Gianluigi Paragone, attraverso il suo profilo Facebook, attacca duramente Marco Travaglio. L'ex senatore del Movimento 5 Stelle ha un passato da giornalista e manifesta un punto di vista piuttosto critico nei confronti del direttore de Il Fatto Quotidiano. Quello che gli ha fatto storcere il naso è stato il modo in cui è stata trattata la notizia della sentenza che ha riguardato Alessandro Profumo, per le vicende legate ad Mps ed oggi ai vertici di Leonardo, sul quotidiano del collega.

Paragone cita Conte e Casalino

Nei giorni scorsi Alessandro Profumo ha ricevuto una condanna in primo grado a 6 anni per l'accusa di irregolarità nella contabilizzazione dei bilancio nel periodo tra il 2012 ed il primo semestre 2015.

Profumo era presidente di Mps ed è l'attuale amministratore di Leonardo. Il cuore dell'intervento di Gianluigi Paragone riguarda però il modo in cui il giornale di Marco Travaglio ha trattato la vicenda. Lo si evince anche dalla didascalia di commento con cui ha corredato il video apparso sul suo profilo Facebook. "Com’è strano - scrive il senatore - il giustizialista Travaglio: nasconde la condanna di Profumo per non imbarazzare Conte e Casalino".

Paragone si rivolge duramente aTravaglio nel suo intervento

Paragone descrive in modo critico quello che, dal suo punto di vista, il modo di affrontare i temi da parte di Marco Travaglio. "Finché - ha detto - ci sono i brogliacci, le carte, le intercettazioni, le telefonate ci sguazza che è una meraviglia".

"Quando - ha proseguito - c'è una sentenza stranamente la confina in una parte quasi invisibile del giornale". A quel punto, con il tablet che ha in mano mostra la prima pagina de Il Fatto Quotidiano nel giorno in cui sarebbe augurato di trovare in primo piano i fatti citati. "Guardate - dice - Il Fatto Quotidiano dove mette la condanna di Profumo a sei anni".

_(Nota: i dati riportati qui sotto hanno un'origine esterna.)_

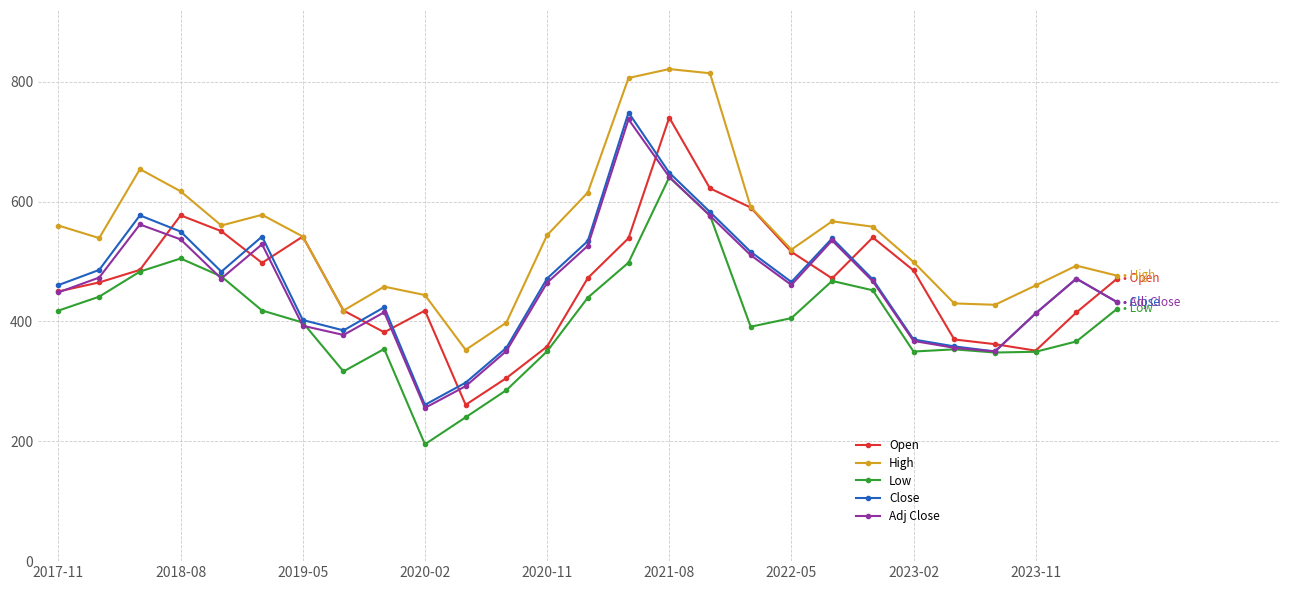

What is the maximum value shown in the chart?

821.0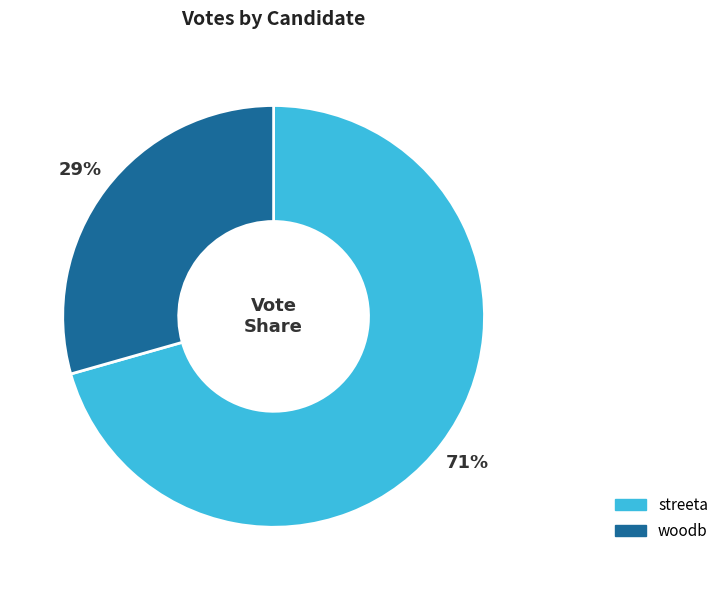

True or false: woodb accounts for 29% of the total.

True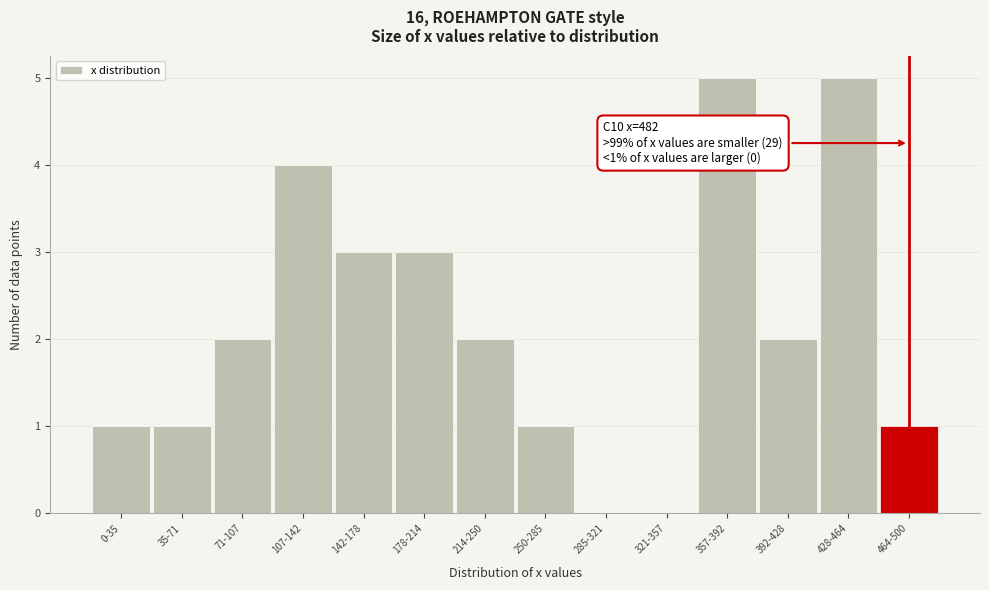

Reading left to right, what are all the values shown in this chart?

0-35=1	35-71=1	71-107=2	107-142=4	142-178=3	178-214=3	214-250=2	250-285=1	285-321=0	321-357=0	357-392=5	392-428=2	428-464=5	464-500=1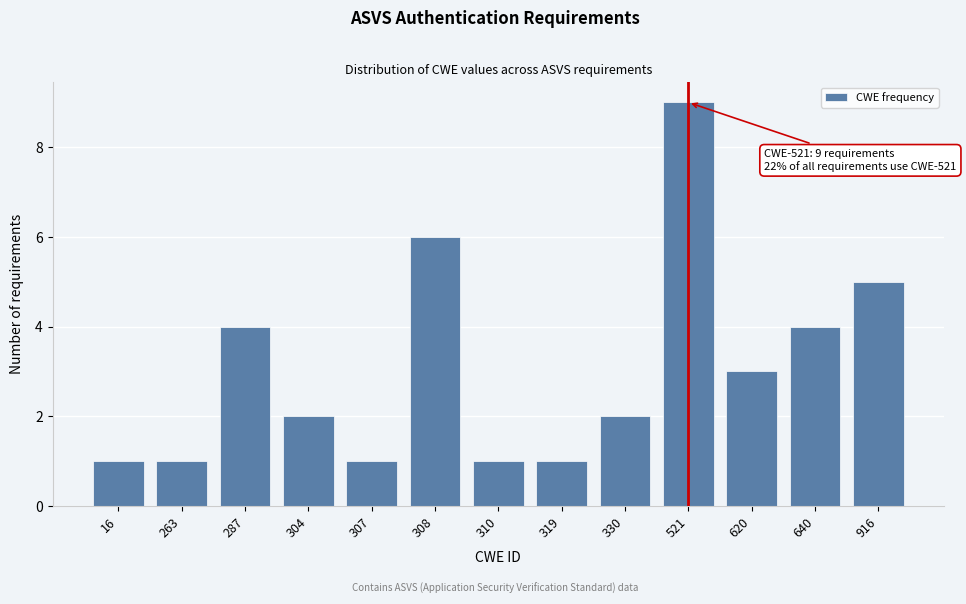

Reading left to right, list all the values displayed in this chart.

16=1	263=1	287=4	304=2	307=1	308=6	310=1	319=1	330=2	521=9	620=3	640=4	916=5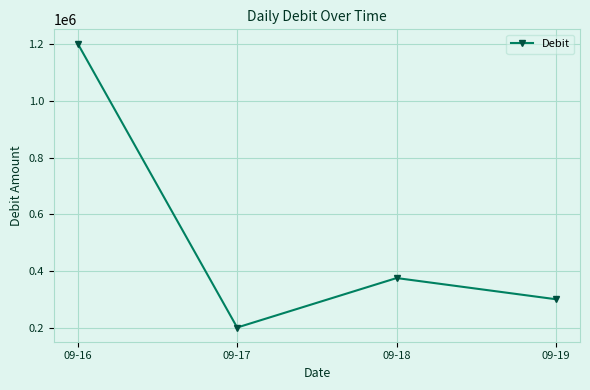

Reading right to left, transcribe all the data shown in this chart.

300000	374960	200200	1203288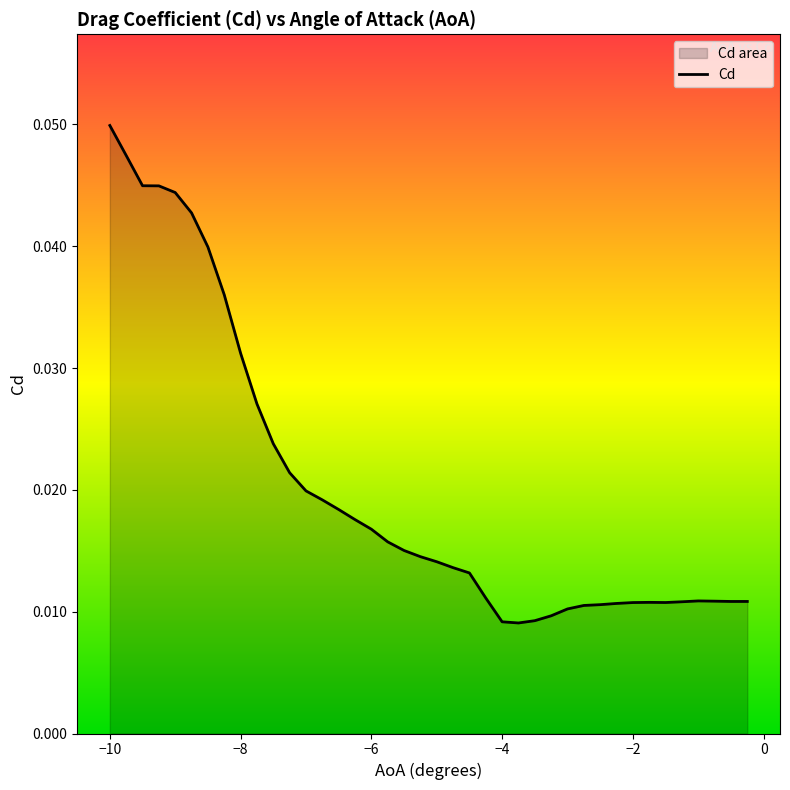

Count the number of data series in this chart.

1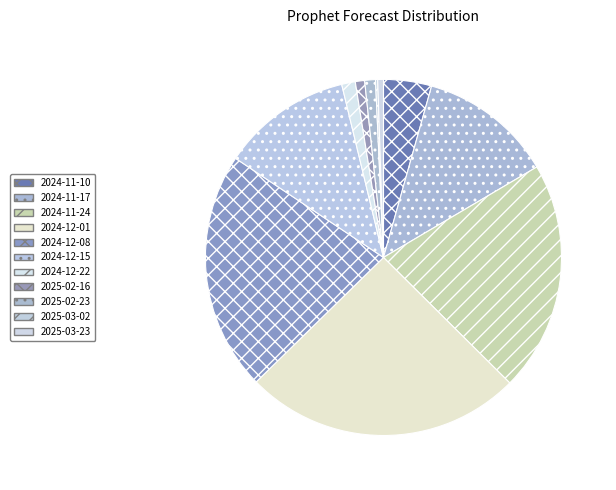

Is there a majority slice in this chart?

No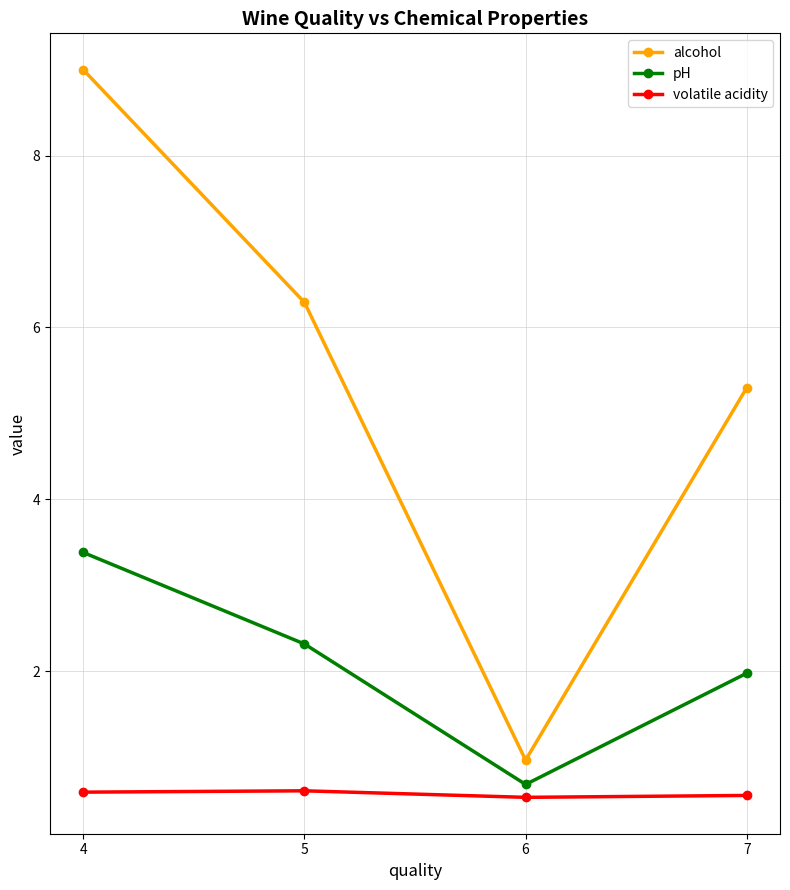

At how many categories does at least one series exceed 2?

3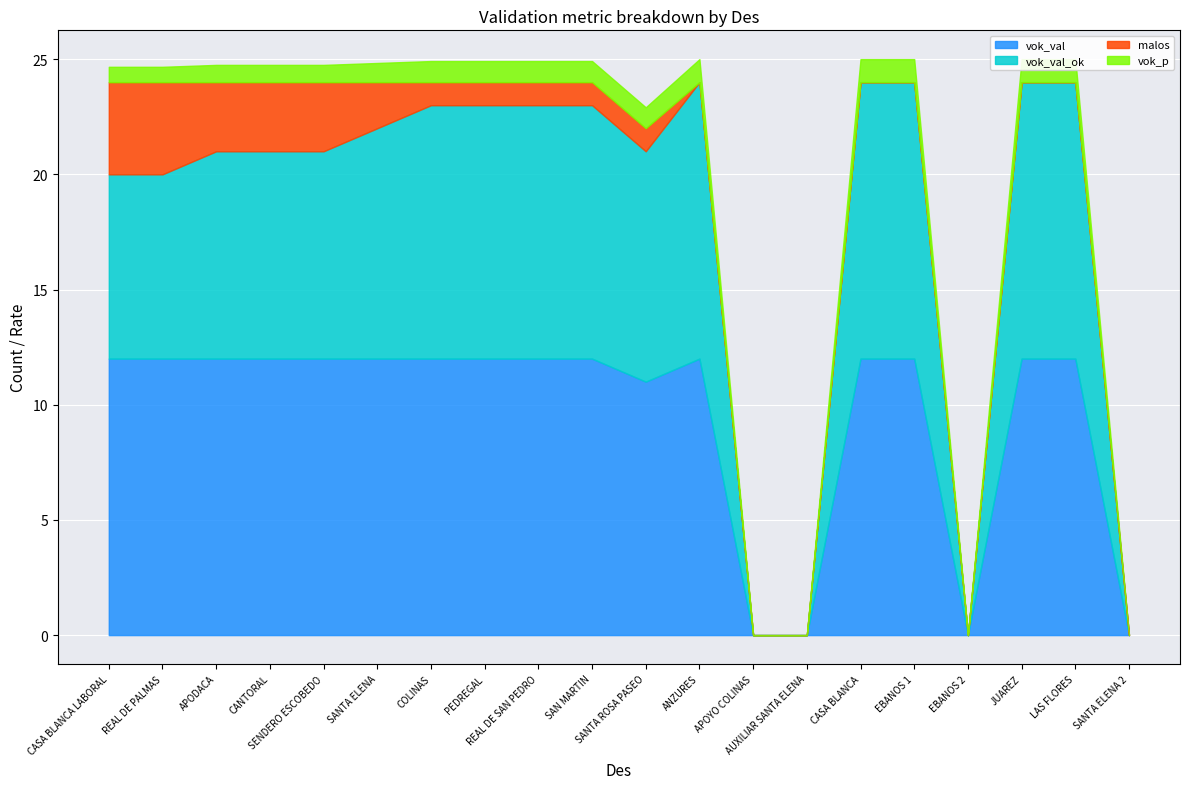

What is the maximum value shown in the chart?

12.0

Una condanna per un manager ai vertici di una società importante come Leonardo, per la quale si attende di capire come si evolveranno le cose. "Te lo dico io caro Travaglio - ha detto Paragone - cosa dice Leonardo. Dice: chiedetelo al governo. Il governo ha riconfermato Profumo alla guida di Leonardo.

Il governo lo sapeva benissimo che era imputato in questo processo e quindi era possibile fosse condannato. Non è Leonardo che deve dare risposte, è il governo".

Da questo passaggio si arriva perciò al motivo per il quale nella didascalia aveva citato il premier Conte e il responsabile della comunicazione di Palazzo Chigi Rocco Casalino.

"Ti dà fastidio - ha attaccato ancora Paragone nei confronti di Travaglio - che il governo che tu appoggi con il tuo giornale ha confermato Alessandro Profumo alla guida di Leonardo nonostante sapesse di una possibile condanna. Che è arrivata, nonostante avessero chiesto l'assoluzione".